Problem description
Reproduce the text of every entry below word for word, leaving the pictures out of your answer.

==========

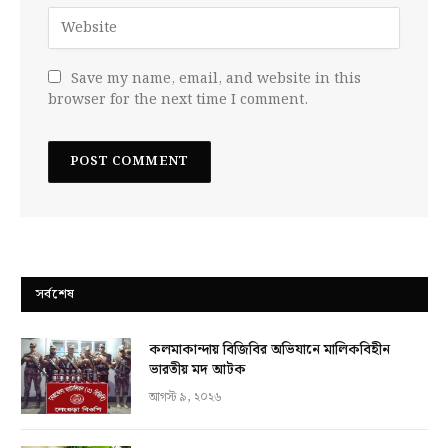
Save my name, email, and website in this
browser for the next time I comment.
সর্বশেষ
কলমাকান্দায় বিজিবির অভিযানে মালিকবিহীন
ভারতীয় মদ আটক
আগস্ট ৯, ২০২৬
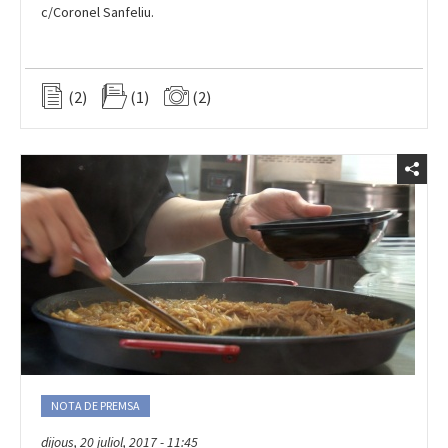
(2)
(1)
(2)
NOTA DE PREMSA
dijous, 20 juliol, 2017 - 11:45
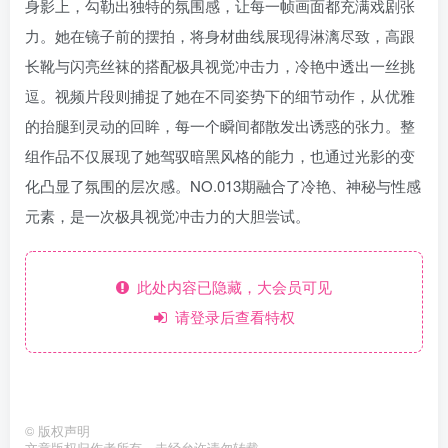
身影上，勾勒出独特的氛围感，让每一帧画面都充满戏剧张
力。她在镜子前的摆拍，将身材曲线展现得淋漓尽致，高跟
长靴与闪亮丝袜的搭配极具视觉冲击力，冷艳中透出一丝挑
逗。视频片段则捕捉了她在不同姿势下的细节动作，从优雅
的抬腿到灵动的回眸，每一个瞬间都散发出诱惑的张力。整
组作品不仅展现了她驾驭暗黑风格的能力，也通过光影的变
化凸显了氛围的层次感。NO.013期融合了冷艳、神秘与性感
元素，是一次极具视觉冲击力的大胆尝试。
此处内容已隐藏，大会员可见
请登录后查看特权
©
版权声明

==========

Answer space
Save my name, email, and website in this
browser for the next time I comment.
সর্বশেষ
কলমাকান্দায় বিজিবির অভিযানে মালিকবিহীন
ভারতীয় মদ আটক
আগস্ট ৯, ২০২৬
(2)
(1)
(2)
NOTA DE PREMSA
dijous, 20 juliol, 2017 - 11:45
身影上，勾勒出独特的氛围感，让每一帧画面都充满戏剧张
力。她在镜子前的摆拍，将身材曲线展现得淋漓尽致，高跟
长靴与闪亮丝袜的搭配极具视觉冲击力，冷艳中透出一丝挑
逗。视频片段则捕捉了她在不同姿势下的细节动作，从优雅
的抬腿到灵动的回眸，每一个瞬间都散发出诱惑的张力。整
组作品不仅展现了她驾驭暗黑风格的能力，也通过光影的变
化凸显了氛围的层次感。NO.013期融合了冷艳、神秘与性感
元素，是一次极具视觉冲击力的大胆尝试。
此处内容已隐藏，大会员可见
请登录后查看特权
©
版权声明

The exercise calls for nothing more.